§ PROBLEM A:
Answer these from the EVGA XR1 review:
(i) Besides graphics cards, what two kinds of product is EVGA widely associated with?
(ii) What connection does the XR1 use to attach to the PC?
(iii) What does Windows 10 see the XR1 as?
§ PROBLEM B:
Continue the EVGA XR1 review past its last sentence.

━━ SOURCE TEXT ━━

There are usually two brands budding creators look towards in the first place. EVGA isn't one of them, more widely associated with graphics cards, motherboards, and power supplies. The XR1, then, is an intriguing product, and as it came with the first "OBS Certified" sticker on the box, you'll be thinking it brings a big game.

We never go on what a product says on the box, and in this case, you may well find yourself completely misunderstanding what's there.

EVGA XR1 at a glance

The EVGA XR1 is an external capture card that connects to the PC over USB 3.0. This makes it a perfect companion for both desktop and laptop users.

Swipe to scroll horizontally
InterfaceUSB 3.0 Type-C
Video InputHDMI 2.0Up to 4K@60FPS
Audio InputHDMI
Video Pass ThroughUp to 2160p60 FPS
Advanced Pass ThroughUp to 1440p@120FPS
Capture1080pUp to 60 FPS
Encode formatRAW
Required CPUIntel Core i5 6XXX and aboveAMD Ryzen 3 1300X and above
GPUNVIDIA GTX 1060 and aboverAMD RX 5600XT and above

The EVGA XR1 doesn't require any additional software or drivers to operate, instead, it's a simple plug-and-play affair.

Windows 10 sees it as a webcam, so any apps that accept a webcam can also accept the XR1.

Being OBS Certified, OBS Studio is the most obvious choice of companion app to use with the XR1. But streamers will also have no trouble using Streamlabs OBS, XSplit, or any other popular broadcasting software.

━━━
━━ SUPPLIED ENTRIES ━━

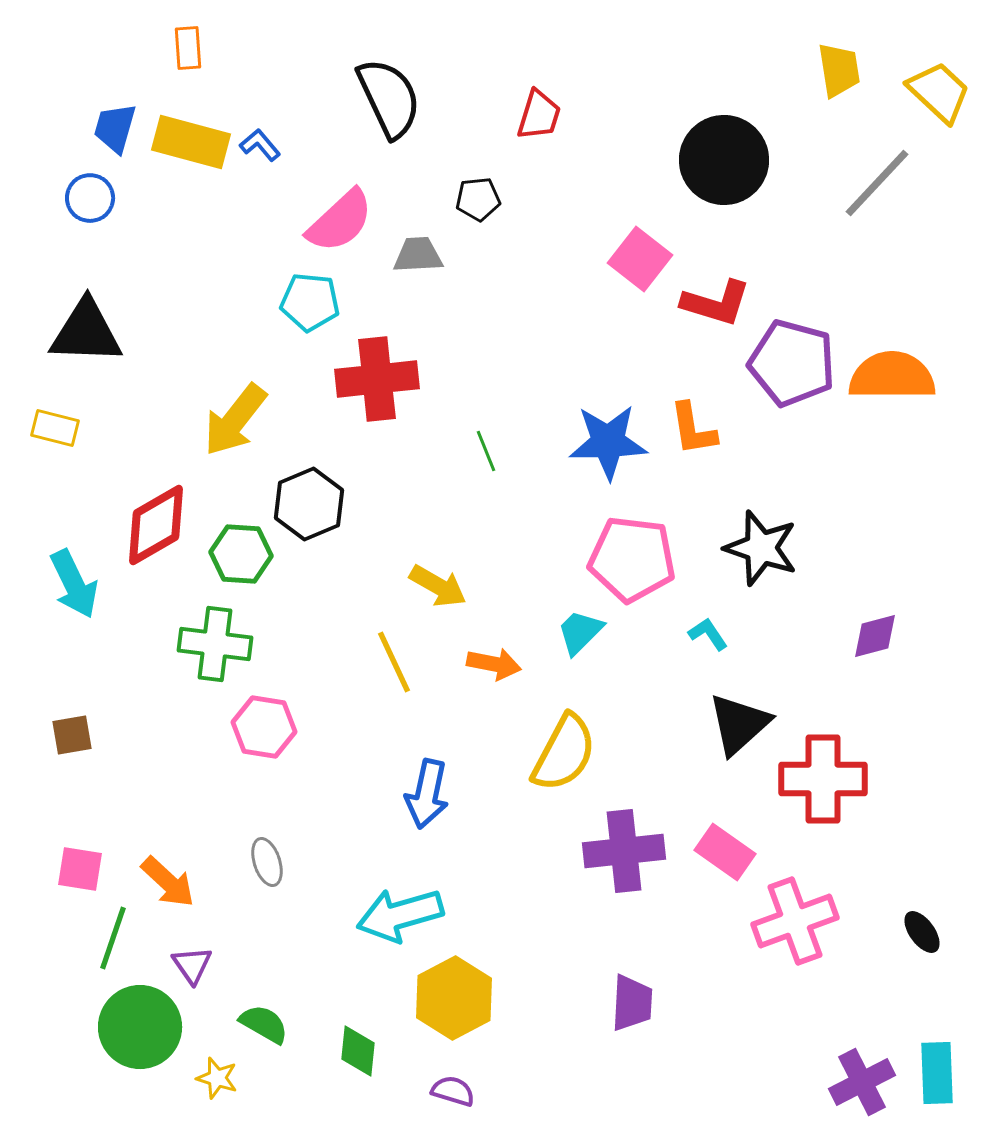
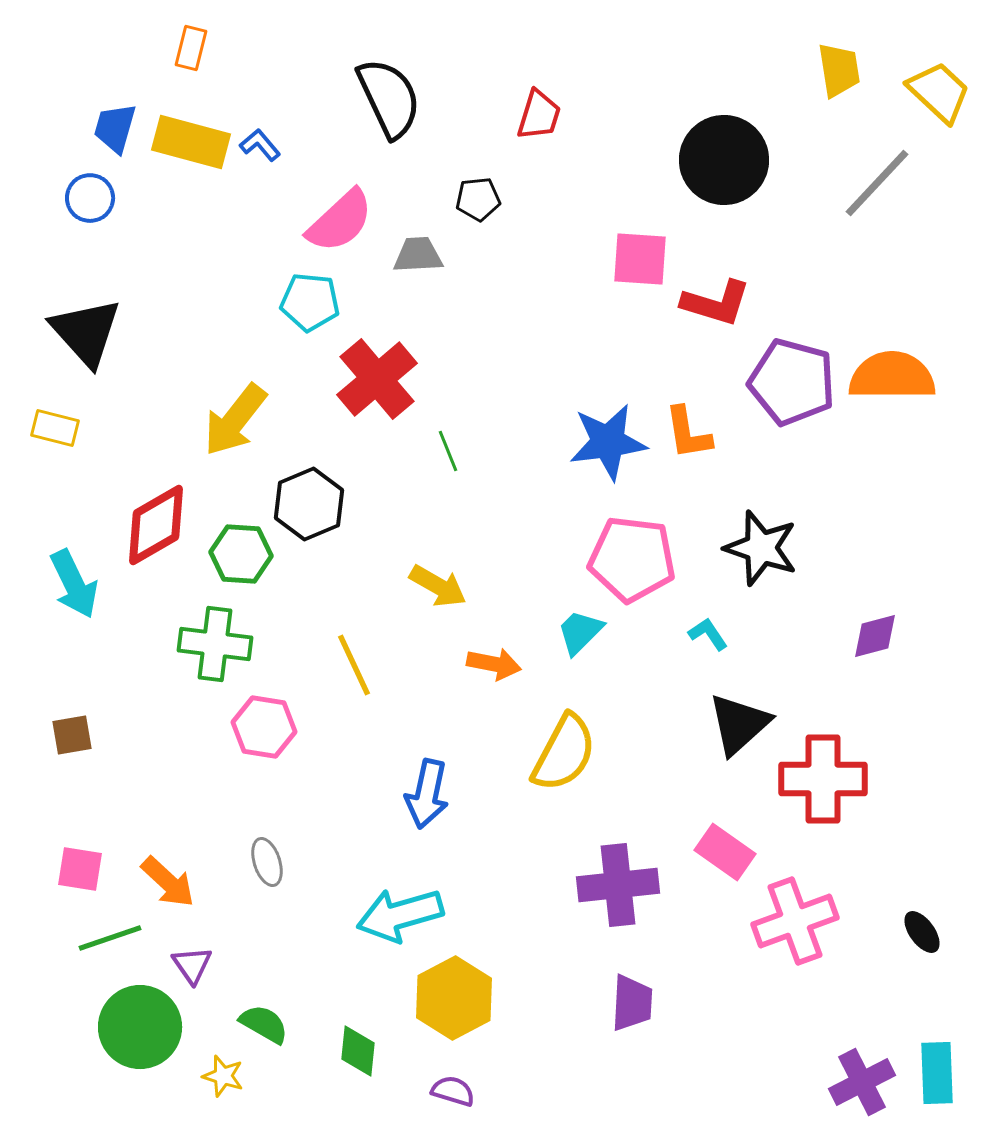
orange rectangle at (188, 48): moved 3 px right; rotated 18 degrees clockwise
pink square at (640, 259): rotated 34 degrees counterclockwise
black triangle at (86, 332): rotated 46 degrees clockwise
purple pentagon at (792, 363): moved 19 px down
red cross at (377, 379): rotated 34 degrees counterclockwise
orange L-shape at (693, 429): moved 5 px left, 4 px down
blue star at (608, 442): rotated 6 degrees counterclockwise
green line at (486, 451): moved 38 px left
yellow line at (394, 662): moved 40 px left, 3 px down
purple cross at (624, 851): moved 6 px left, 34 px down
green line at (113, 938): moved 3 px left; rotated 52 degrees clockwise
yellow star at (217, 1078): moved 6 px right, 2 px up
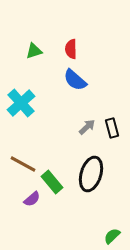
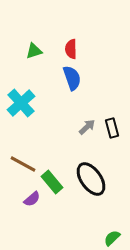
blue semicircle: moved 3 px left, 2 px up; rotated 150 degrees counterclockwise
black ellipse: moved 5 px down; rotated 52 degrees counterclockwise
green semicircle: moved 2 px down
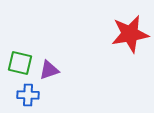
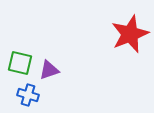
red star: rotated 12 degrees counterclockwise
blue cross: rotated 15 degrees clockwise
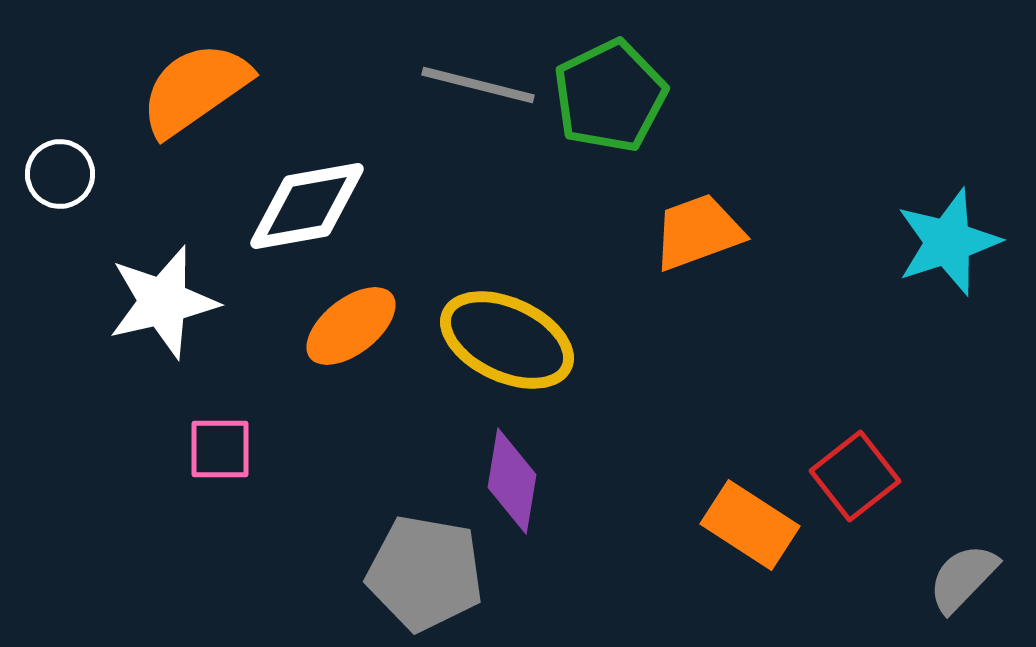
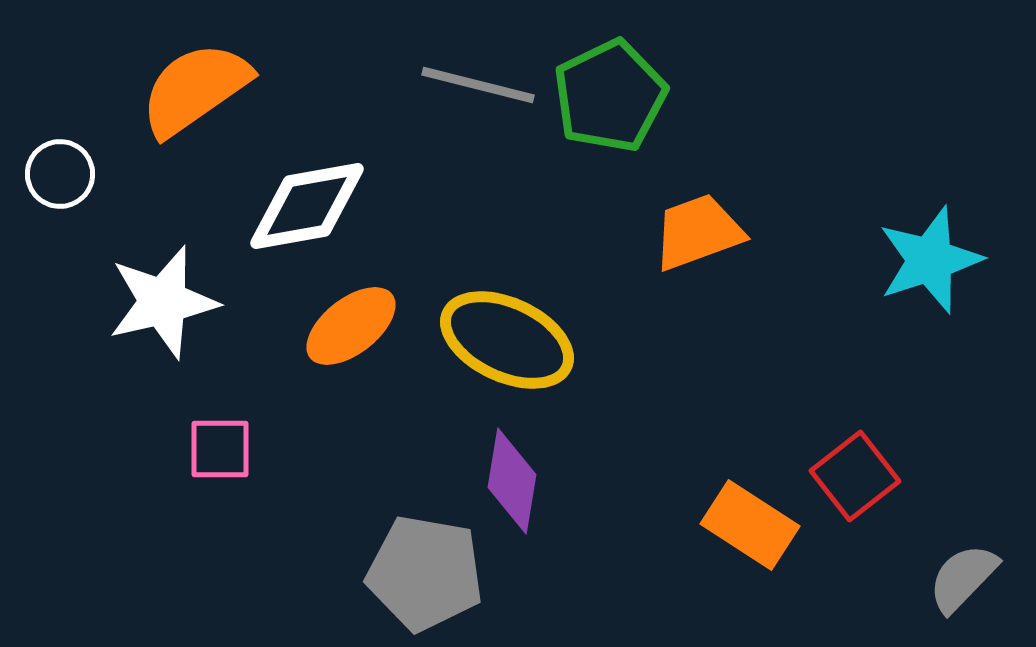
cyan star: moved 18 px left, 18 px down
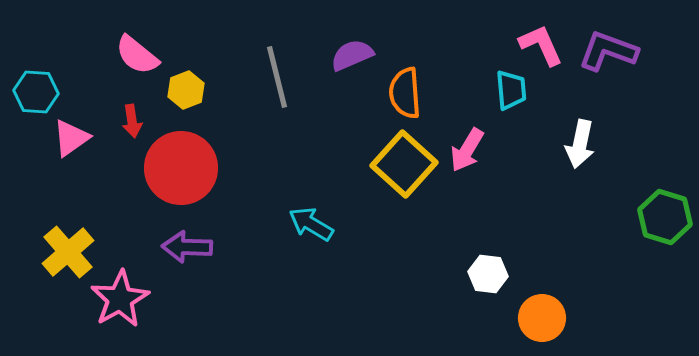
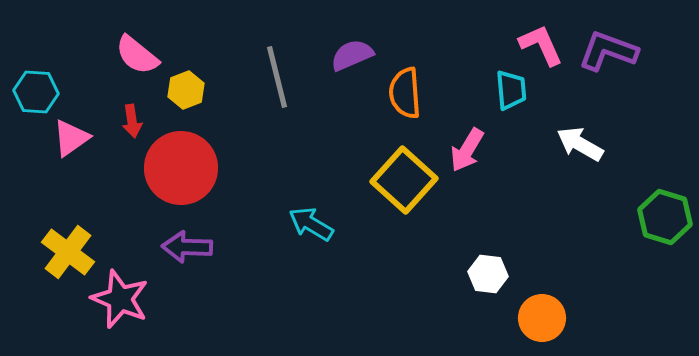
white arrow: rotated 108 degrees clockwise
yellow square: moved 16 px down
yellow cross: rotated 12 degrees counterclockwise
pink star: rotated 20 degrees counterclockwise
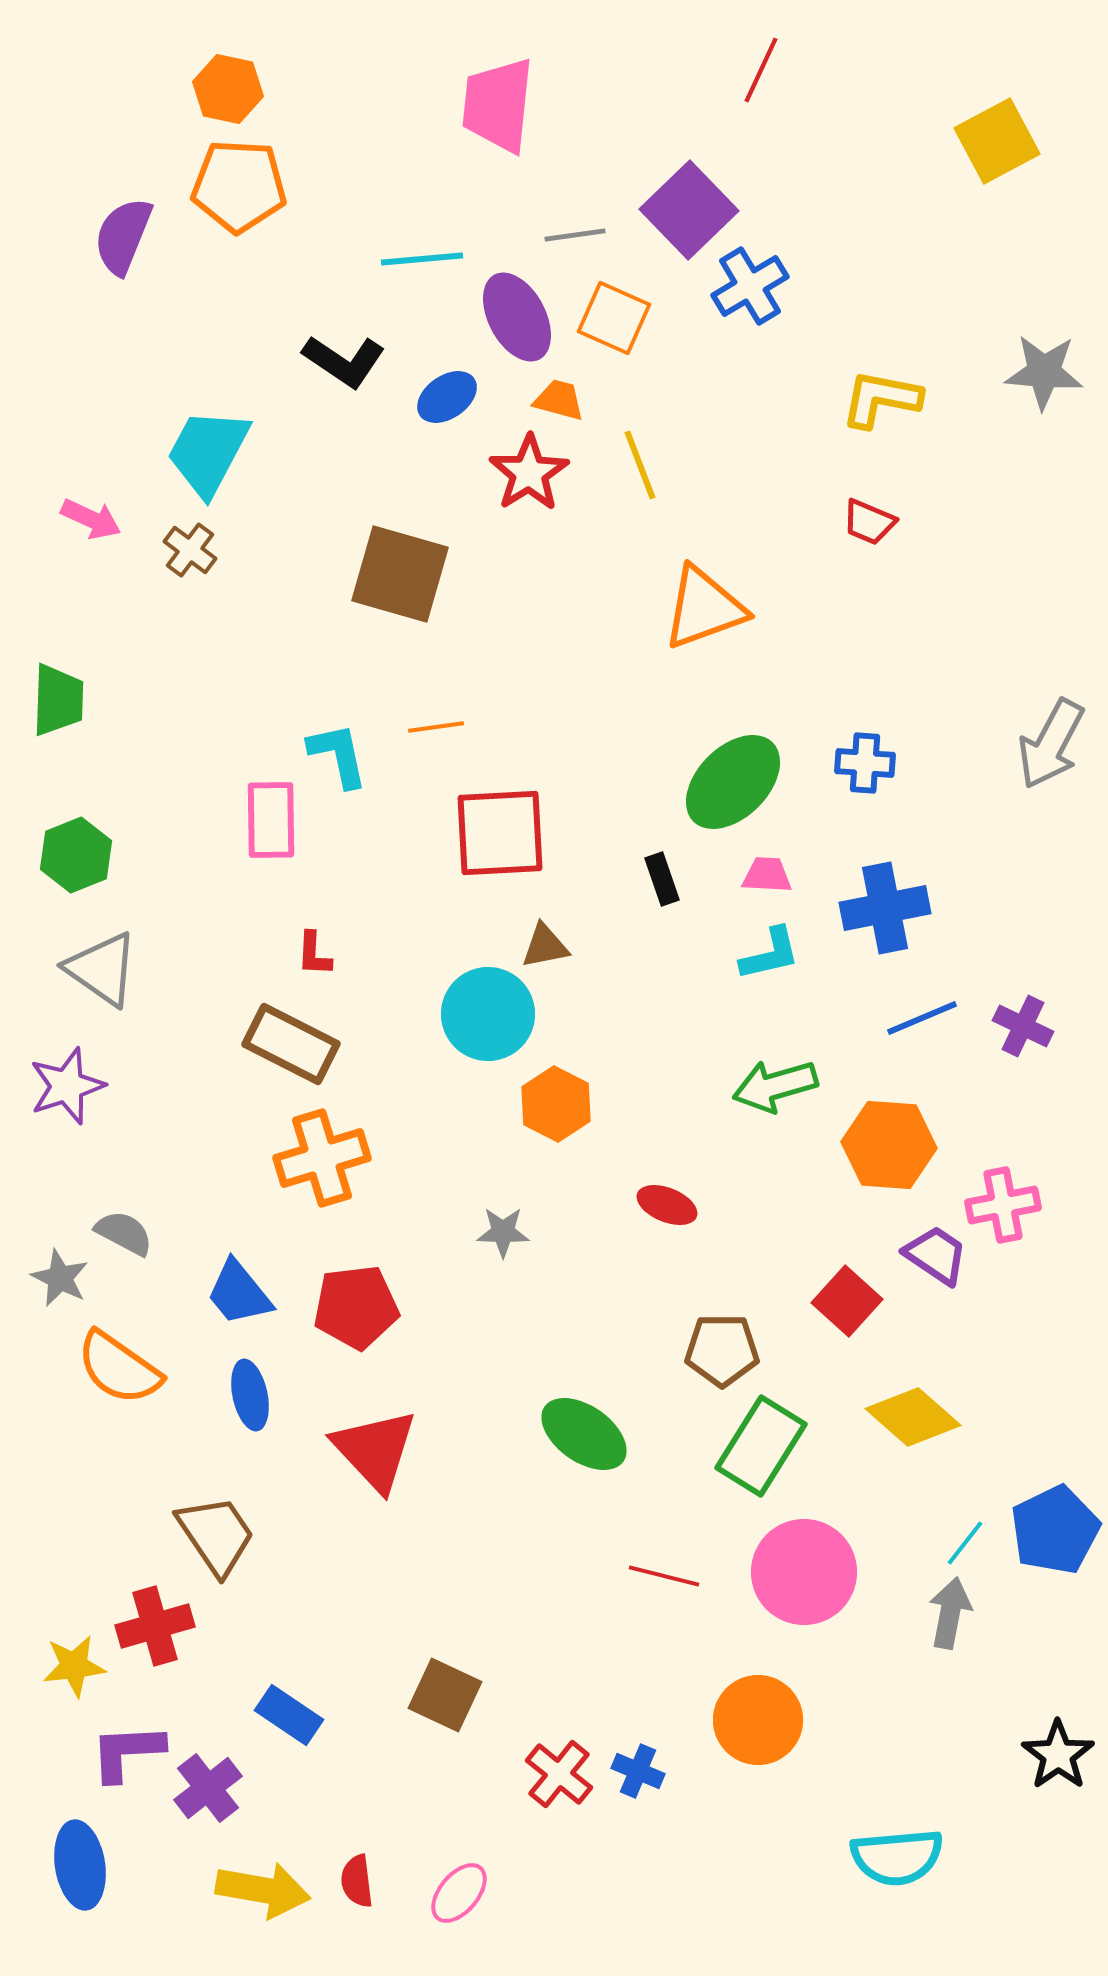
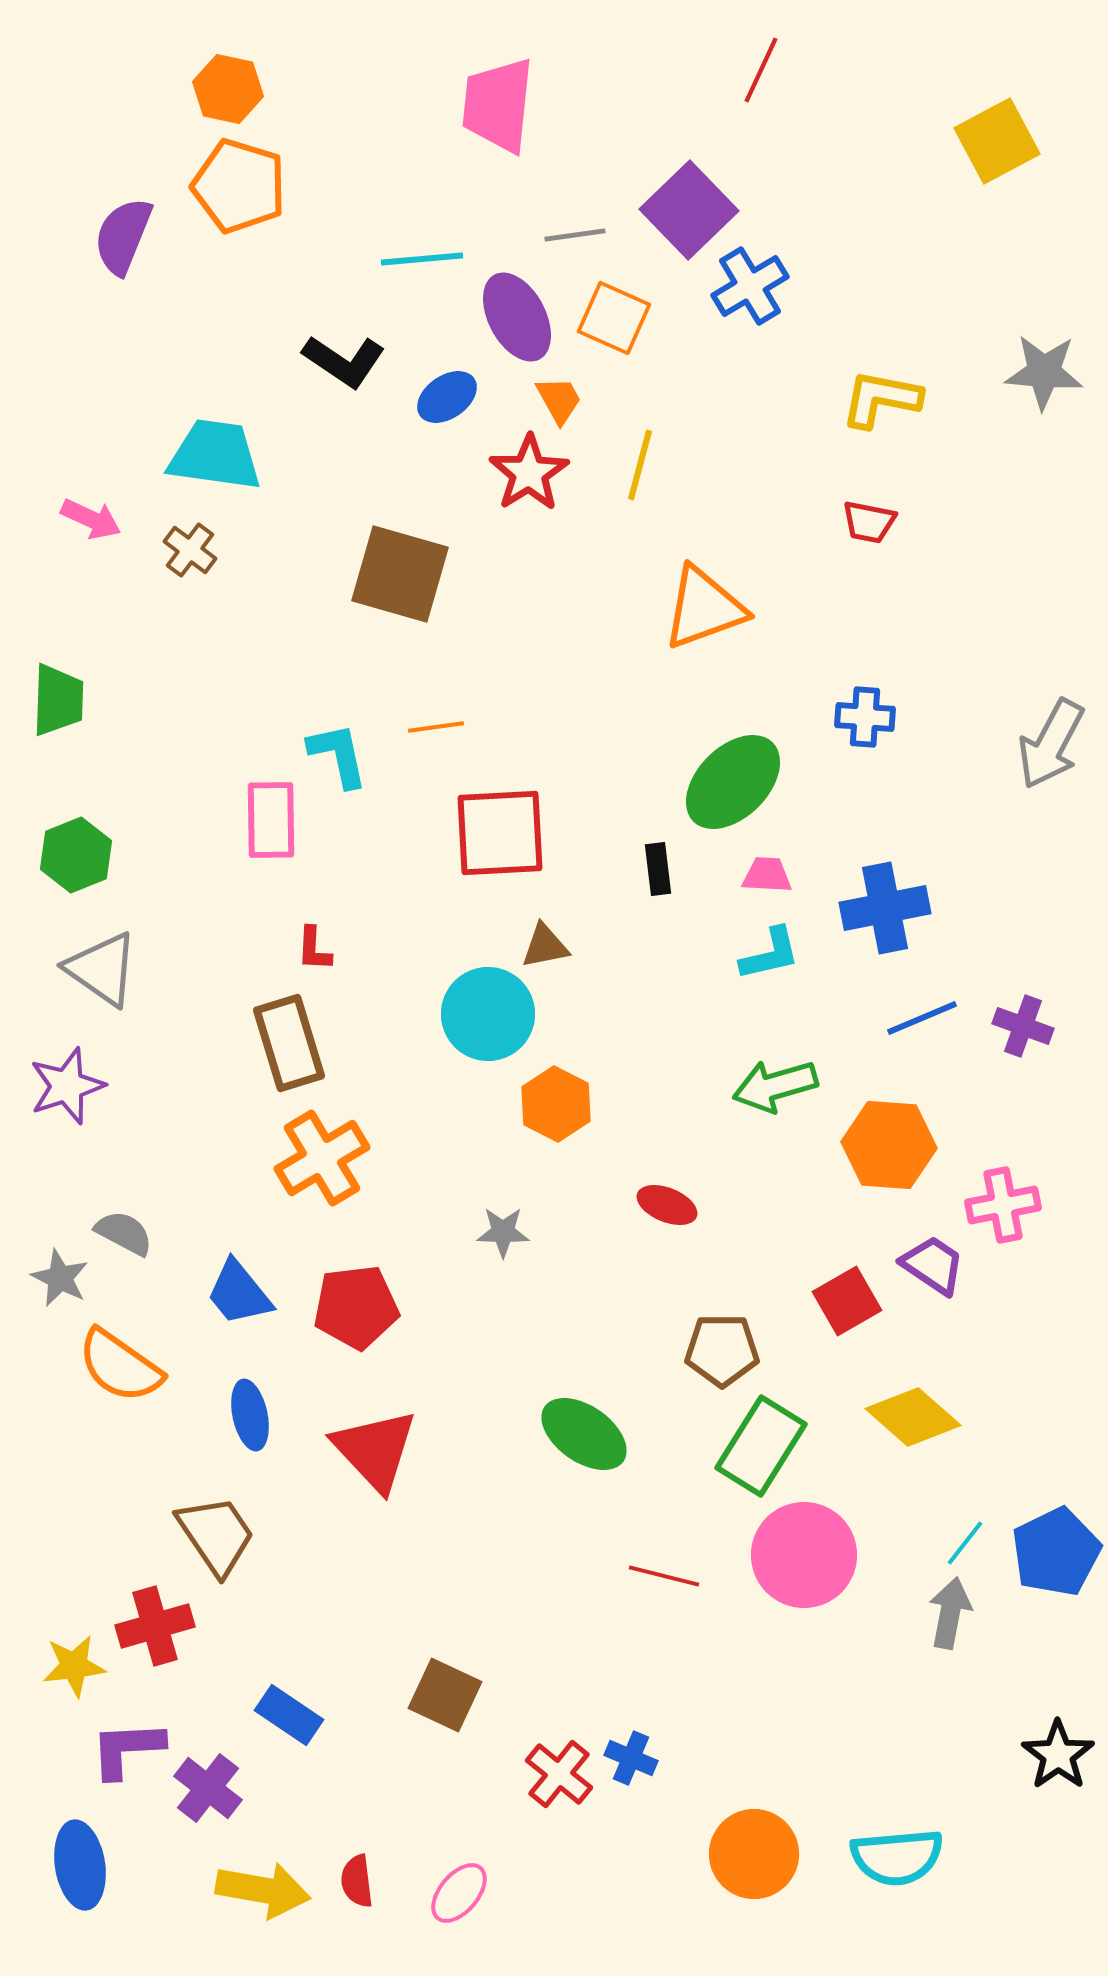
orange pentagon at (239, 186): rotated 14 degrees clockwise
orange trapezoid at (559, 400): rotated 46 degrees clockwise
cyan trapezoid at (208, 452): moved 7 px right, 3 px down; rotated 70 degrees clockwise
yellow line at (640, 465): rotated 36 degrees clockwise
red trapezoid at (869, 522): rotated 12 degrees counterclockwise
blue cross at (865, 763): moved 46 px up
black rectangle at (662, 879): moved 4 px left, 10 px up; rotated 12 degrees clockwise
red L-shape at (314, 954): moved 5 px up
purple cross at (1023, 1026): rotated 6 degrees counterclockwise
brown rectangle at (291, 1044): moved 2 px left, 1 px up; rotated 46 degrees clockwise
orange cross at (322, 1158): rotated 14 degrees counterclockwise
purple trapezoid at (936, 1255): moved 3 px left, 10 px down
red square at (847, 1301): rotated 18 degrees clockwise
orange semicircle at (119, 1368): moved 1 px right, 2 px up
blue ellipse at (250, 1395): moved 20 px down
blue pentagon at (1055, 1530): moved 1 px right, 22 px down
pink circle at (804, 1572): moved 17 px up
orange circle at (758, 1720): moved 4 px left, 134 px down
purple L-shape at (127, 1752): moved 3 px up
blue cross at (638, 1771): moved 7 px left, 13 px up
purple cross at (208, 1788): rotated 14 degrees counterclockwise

━━━

§ REPLY A:
(i) Motherboards and power supplies.
(ii) USB 3.0.
(iii) A webcam.

§ REPLY B:
PC requirements are fairly low, though the XR1 still asks for a fairly capable GPU. For this review, I was using the XR1 with a gaming laptop, with a Ryzen 7 4800H and NVIDIA RTX 2060 inside.

However, the requirements can be taken with a pinch of salt. I actually tried the XR1 connected to the camera app on a 10th Gen Intel Core i3 Chromebook with no dedicated graphics and was able to record fairly decent footage. Your Windows PC is likely to handle it just fine.

What you'll like about the EVGA XR1

The EVGA XR1 is different from other capture cards and you'll see it the moment you open the box. This isn't a mere black rectangle, nor is it simply adorned with RGB to give it some gamer flair. Though it does have RGB.

The biggest standout feature on the hardware is the huge dial in the center of the mirrored finish on the top. All the various features are controlled with this, and the XR1 has a pretty solid audio game going on top of its video prowess.

There are times the audio features on the XR1 will become really useful, especially if you're not using an Xbox.

Whether you're going to use the audio features is another matter, but you're well catered for if you want it.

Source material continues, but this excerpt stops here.